If plugging it into a computer succeeds and you have access to either Fastboot or ADB, then you might be able to install the original operating system, provided the manufacturer allows users to download factory images of their operating system.
Unbootable Scenario #2: Some Signs of Life
Your Android device displays the following symptoms:
- Charging light turns on when connected to a power source;
- Detected after plugging into desktop or laptop;
- No Android boot screen;
In this scenario, the device shows some signs of life, but doesn’t fully function. It could suffer from a damaged power adapter or microUSB cable. Change these and make sure the power adapter supplies the necessary amperage (normally at least 1.5 amp).
First, leave it charging for several hours to make sure it’s fully charged. Next, perform a soft reset. If that fails, attempt to boot into the bootloader. If that succeeds, perform a factory reset. If that fails, the device may require a licensed technician.
Unbootable Scenario #3: Bootloop
If you installed a custom ROM, then a bootloop can be far more severe than on a stock, unmodified device. Bootloops often occur because of a damaged operating system or a malicious app.

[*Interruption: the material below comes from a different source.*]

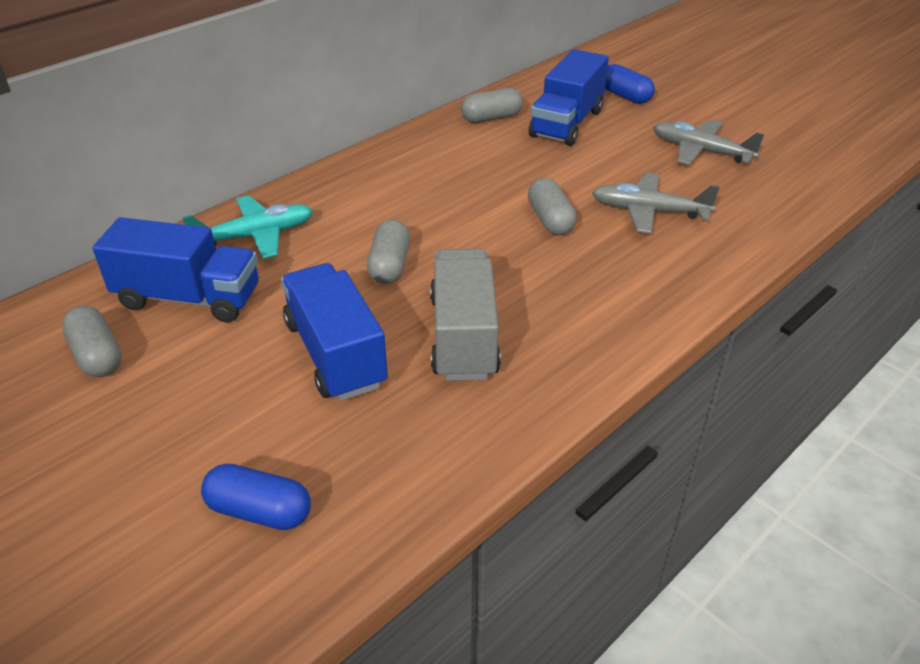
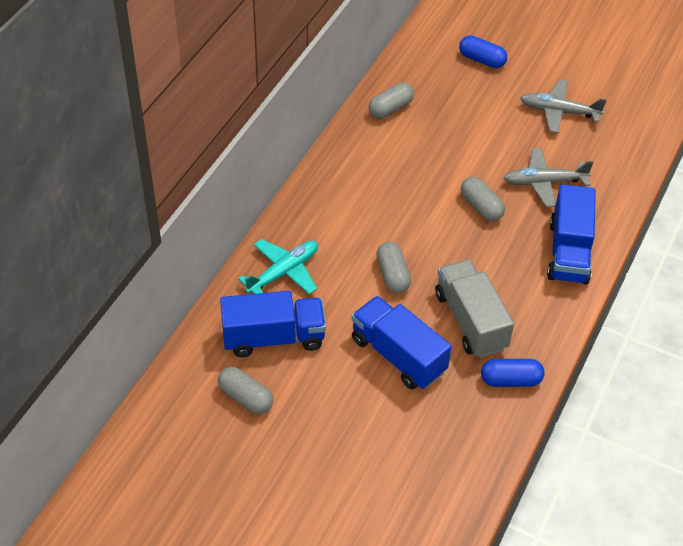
camera: 20 degrees left, 10 degrees up
blue capsule [201,464,311,530] -> blue capsule moved to [481,359,545,387]
blue truck [529,49,609,146] -> blue truck moved to [547,184,596,284]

- Boot screen continually displays, system does not boot;
- Sometimes occurs after a failed OTA update;
First, try a soft reset. If that fails, try booting the device in Safe Mode. If that fails (or if you don’t have access to Safe Mode), try booting the device up through its bootloader (or recovery) and wiping the cache (if you use Android 4.4 and below, wipe the Dalvik cache as well) and reboot. If that fails, you must employ more drastic methods: Reboot into the bootloader and perform a factory reset. If that fails, the device might require service from a licensed technician.
If you understand how to use Fastboot, you might want to check this video out:
Unbootable Scenario #4: System boots, but displays error message(s)
These kinds of error messages appear for both hardware and software faults. A variety of error messages will display if the core operating system files suffer from damage. Also, a defective eMMC drive (its hard drive) can corrupt data.
- If you modified your operating system in any way, such as through acquiring root access or installing a custom ROM.
- If an OTA software update failed;
- If the device displays a dead Android;
First, attempt a soft reset. If that fails, boot into the bootloader and attempt a factory reset (AKA hard reset). If that fails, attempt to wipe the cache. If that fails, your options become limited. You can attempt to reflash a system image using a toolkit or manually using the ADB. Otherwise, the device might require a licensed technician in order to properly restore its operating system.
Android Boot Problems?
The simplest method of dealing with an unbootable Android device is working with the bootloader environment. Unlike most installations of the Windows operating system, Android offers users a clear and easy method of resetting their device back to factory-fresh condition. When the recovery fails (or simply doesn’t work), users still can repair their device using other means, such as ADB.